Yang Lixin, Tao Jie, Liu Yong-Hua, Xu Yong, Su Chun-Yi
Guangdong Provincial Key Laboratory of Intelligent Decision and Cooperative Control, School of Automation, Guangdong University of Technology, Guangzhou 510006, China.
Department of Mechanical and Industrial Engineering, Concordia University, Montreal, QC H3G 1M8, Canada.
Neural Netw. 2023 Apr;161:735-745. doi: 10.1016/j.neunet.2023.02.028. Epub 2023 Feb 18.
This paper studies the energy scheduling for Denial-of-Service (DoS) attack against remote state estimation over multi-hop networks. A smart sensor observes a dynamic system, and transmits its local state estimate to a remote estimator. Due to the limited communication range of the sensor, some relay nodes are employed to deliver data packets from the sensor to the remote estimator, which constitutes a multi-hop network. To maximize the estimation error covariance with energy constraint, a DoS attacker needs to determine the energy level implemented on each channel. This problem is formulated as an associated Markov decision process (MDP), and the existence of an optimal deterministic and stationary policy (DSP) is proved for the attacker. Besides, a simple threshold structure of the optimal policy is obtained, which significantly reduces the computational complexity. Furthermore, an up-to-date deep reinforcement learning (DRL) algorithm, dueling double Q-network (D3QN), is introduced to approximate the optimal policy. Finally, a simulation example illustrates the developed results and verifies the effectiveness of D3QN for optimal DoS attack energy scheduling.
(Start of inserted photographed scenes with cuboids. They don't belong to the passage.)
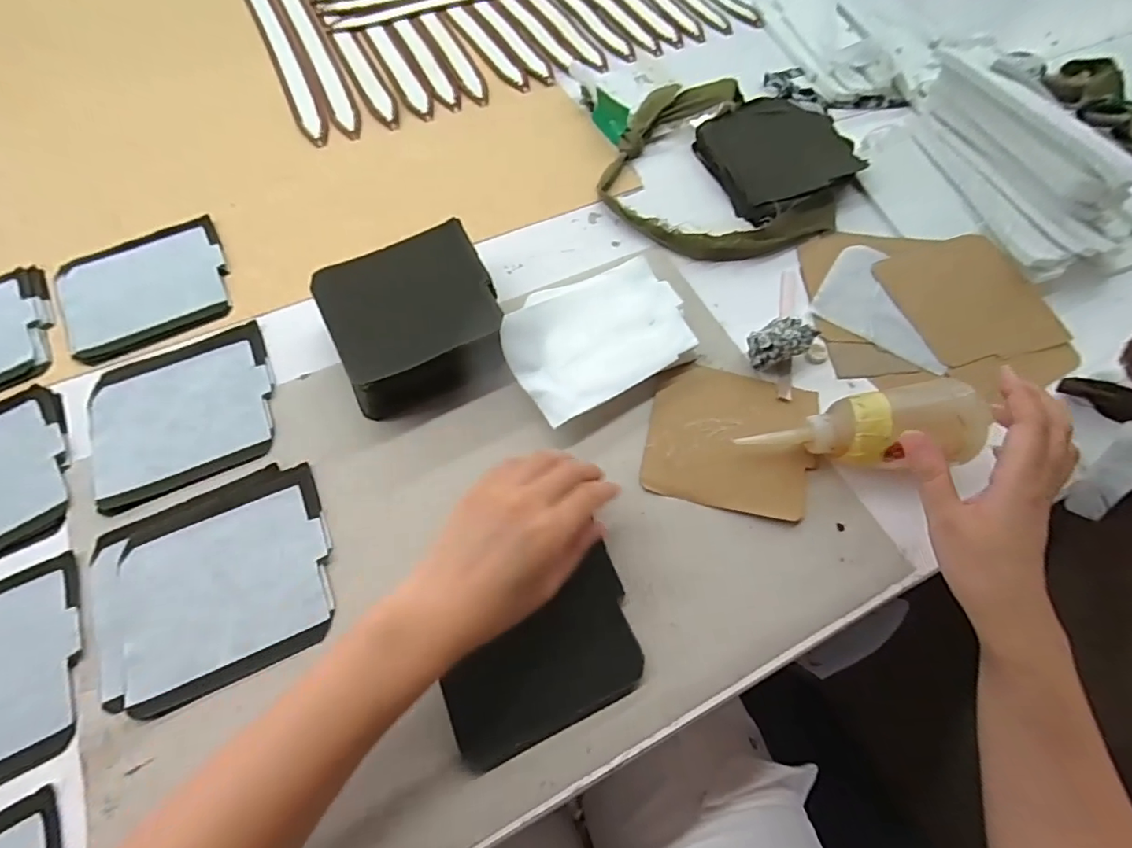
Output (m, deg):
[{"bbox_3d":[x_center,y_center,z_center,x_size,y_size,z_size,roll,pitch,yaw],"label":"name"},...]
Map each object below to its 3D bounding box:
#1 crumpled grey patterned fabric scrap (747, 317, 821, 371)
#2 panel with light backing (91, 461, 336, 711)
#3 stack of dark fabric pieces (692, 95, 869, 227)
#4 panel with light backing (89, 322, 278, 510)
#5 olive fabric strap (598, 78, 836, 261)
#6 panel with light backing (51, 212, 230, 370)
[{"bbox_3d":[0.187,-0.071,0.459,0.046,0.039,0.036,-17,66,-10],"label":"crumpled grey patterned fabric scrap"},{"bbox_3d":[-0.249,0.111,0.371,0.155,0.011,0.142,-24,68,-13],"label":"panel with light backing"},{"bbox_3d":[0.237,-0.301,0.577,0.169,0.034,0.155,-27,69,-14],"label":"stack of dark fabric pieces"},{"bbox_3d":[-0.318,-0.011,0.436,0.141,0.009,0.138,-23,67,-13],"label":"panel with light backing"},{"bbox_3d":[0.140,-0.280,0.563,0.209,0.037,0.264,-26,68,-14],"label":"olive fabric strap"},{"bbox_3d":[-0.397,-0.130,0.491,0.143,0.006,0.131,-25,68,-14],"label":"panel with light backing"}]

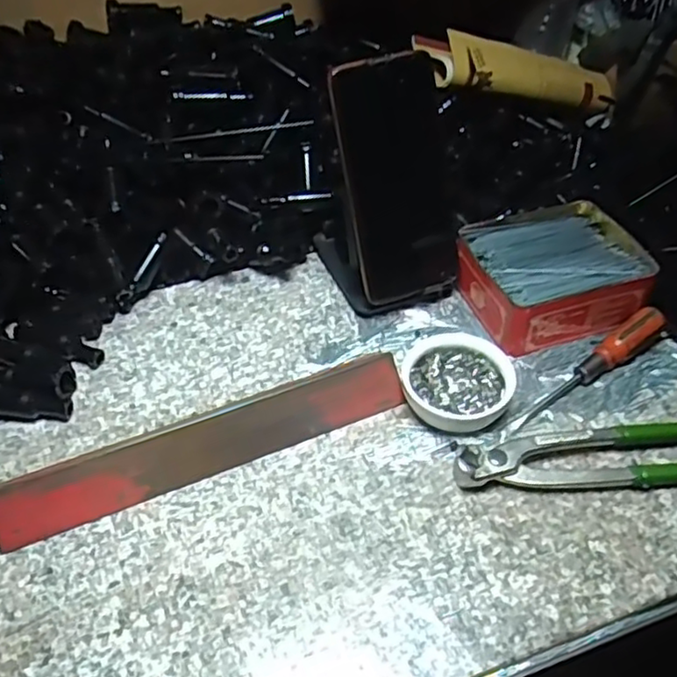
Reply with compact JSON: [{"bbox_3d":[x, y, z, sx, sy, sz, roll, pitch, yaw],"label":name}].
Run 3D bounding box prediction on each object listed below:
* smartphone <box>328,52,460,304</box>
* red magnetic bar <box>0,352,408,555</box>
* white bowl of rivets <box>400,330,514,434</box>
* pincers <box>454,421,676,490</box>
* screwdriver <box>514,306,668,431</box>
[{"bbox_3d":[0.042,-0.111,0.479,0.077,0.164,0.015,-18,23,-15],"label":"smartphone"},{"bbox_3d":[-0.078,0.063,0.419,0.255,0.025,0.031,-19,47,-16],"label":"red magnetic bar"},{"bbox_3d":[0.079,0.029,0.450,0.071,0.023,0.070,-1,45,1],"label":"white bowl of rivets"},{"bbox_3d":[0.170,0.069,0.412,0.198,0.016,0.045,-5,45,-3],"label":"pincers"},{"bbox_3d":[0.174,0.020,0.457,0.140,0.024,0.021,-32,52,-26],"label":"screwdriver"}]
本文研究了针对多跳网络上远程状态估计的拒绝服务(DoS)攻击的能量调度问题。一个智能传感器观测一个动态系统,并将其局部状态估计传输给一个远程估计器。由于传感器的通信范围有限,一些中继节点被用于将数据包从传感器传递到远程估计器,这构成了一个多跳网络。为了在能量约束下最大化估计误差协方差,一个DoS攻击者需要确定在每个信道上实施的能量水平。这个问题被表述为一个相关的马尔可夫决策过程(MDP),并且证明了攻击者存在一个最优确定性平稳策略(DSP)。此外,得到了最优策略的一个简单阈值结构,这显著降低了计算复杂度。此外,引入了一种最新的深度强化学习(DRL)算法——决斗双Q网络(D3QN)来逼近最优策略。最后,一个仿真例子说明了所得到的结果,并验证了D3QN用于最优DoS攻击能量调度的有效性。